I've read a lot lately about the creative class and how jobs are migrating towards/away from cities and urban centers. Just today there was a post by John Seely Brown that stipulates that, contrary to Thomas Friedman, the word is not getting flatter but "more spiky". That is, people are moving to urban centers to live and abandoning the countryside. Brown and Hagel suggest two reasons:
- The value of "rich exchanges" and tacit knowledge is higher
- The potential of serendipitous interactions increases
Hagel and Brown argue that even with the advance of telepresence and other IT technologies that should make it easier to work anywhere, these advances will further increase the focus on moving to urban centers.
I think they are right, but I think they miss the key reasons - what I call the Sushi and Starbucks principle. While many jobs, especially those "work from home" or telecommuting jobs can be done anywhere there is a reasonable internet connection, the fact that work can be done from the hinterlands doesn't mean that it WILL be done from the hinterlands. No, I suspect that we'll find that increasingly, jobs that require knowledge workers who create or manage intelligence or information will increasingly cluster in urban or ex-urban areas, and those who wish to work in these fields will vacate the rural areas.
Why? It's not because the work "can't" be done in the rural areas, but as people work with information and knowledge, they become exposed to a wider world of change and options. Rural areas tend to be more conservative in nature, slower to change and with less dynamic interactions. As people are exposed to information and change, many of them want more of that, not less. They increasingly crave interaction with other people who have these experiences, and they want new experiences as well.
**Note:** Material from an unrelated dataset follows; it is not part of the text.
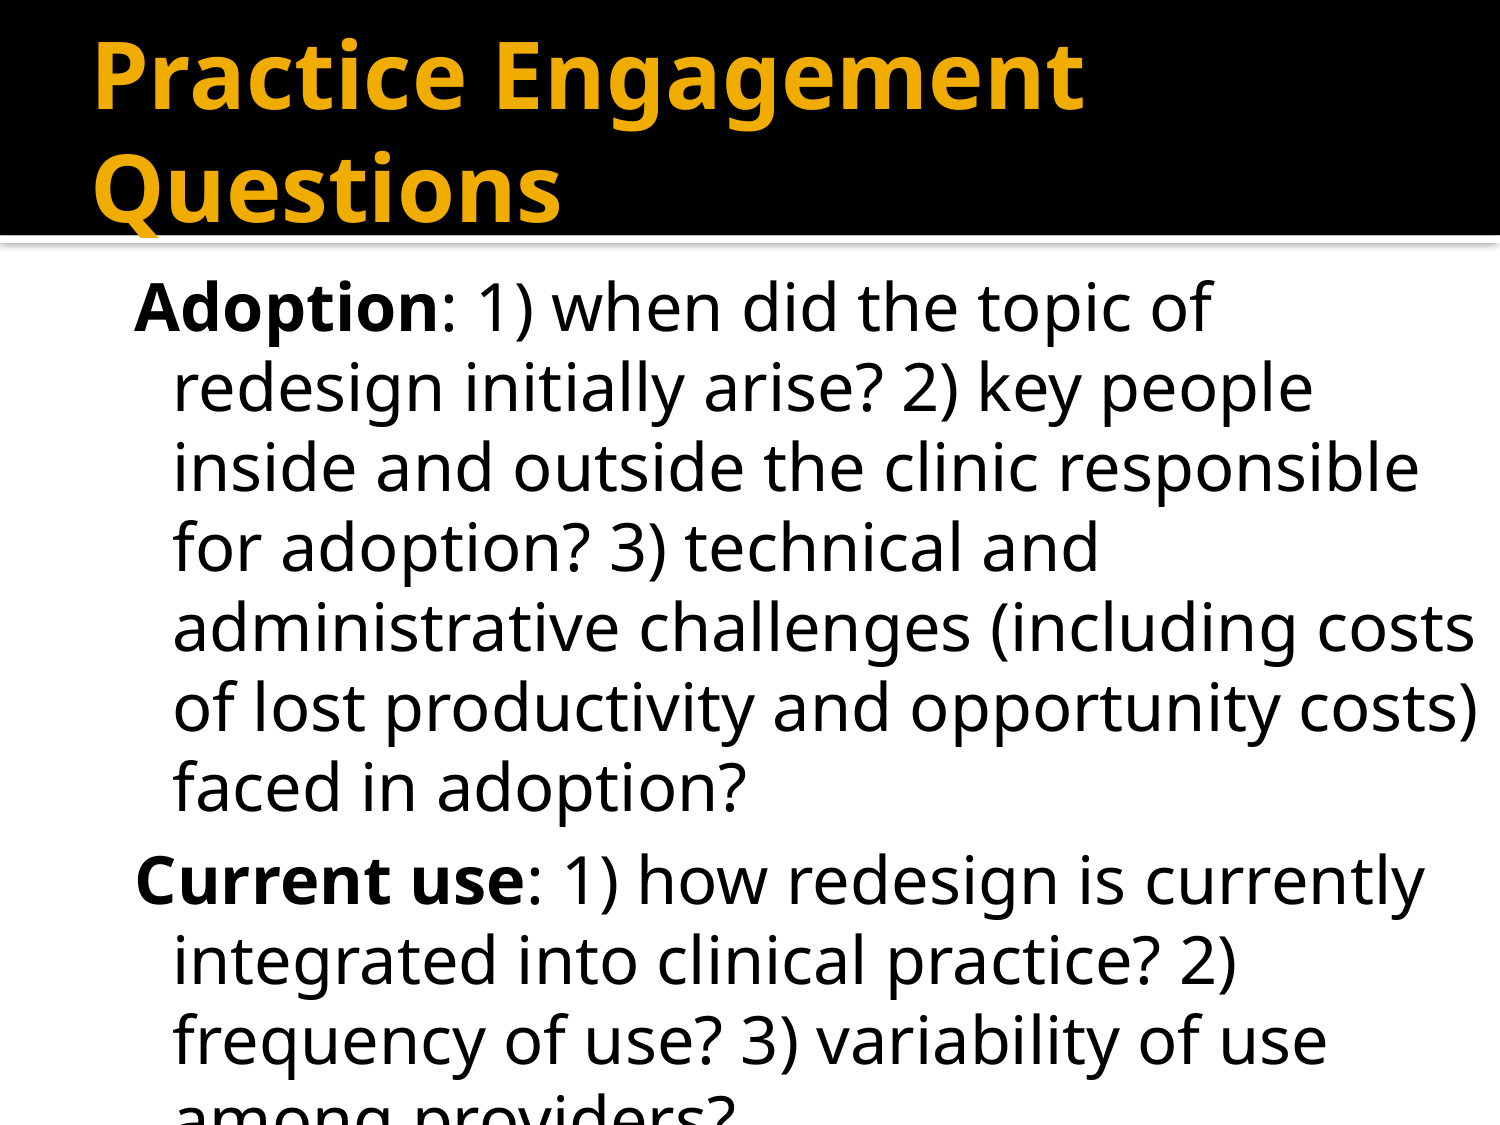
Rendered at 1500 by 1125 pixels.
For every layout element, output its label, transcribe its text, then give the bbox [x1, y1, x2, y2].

title Practice Engagement Questions [75, 25, 1425, 231]
list Adoption: 1) when did the topic of redesign initially arise? 2) key people inside and outside the clinic responsible for adoption? 3) technical and administrative challenges (including costs of lost productivity and opportunity costs) faced in adoption? Current use: 1) how redesign is currently integrated into clinical practice? 2) frequency of use? 3) variability of use among providers? [0, 249, 1500, 1101]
This is where the Starbucks and Sushi principle comes in. I suspect that if you could overlay the locations to get good sushi and Starbucks with the regions that have the highest concentration of knowledge workers you'd find a one to one correlation. Then the question becomes - is Starbucks a leading or lagging indicator for knowledge workers? I'd suggest that Starbucks and sushi are most likely found where knowledge workers congregate. And once you've had the Starbucks and sushi, it's hard to give that up, even if you could do your job in a more remote or rural environment.
Don't buy into the hype that IT and telepresence will enable more people to move to more rural areas. If that were the case then the traffic in DC would be getting lighter, not worse. Rather, expect more movement of educated, younger people to the urban areas, especially those with universities or high concentrations of knowledge work. Expect the rural core and midwest to grow older and change more slowly.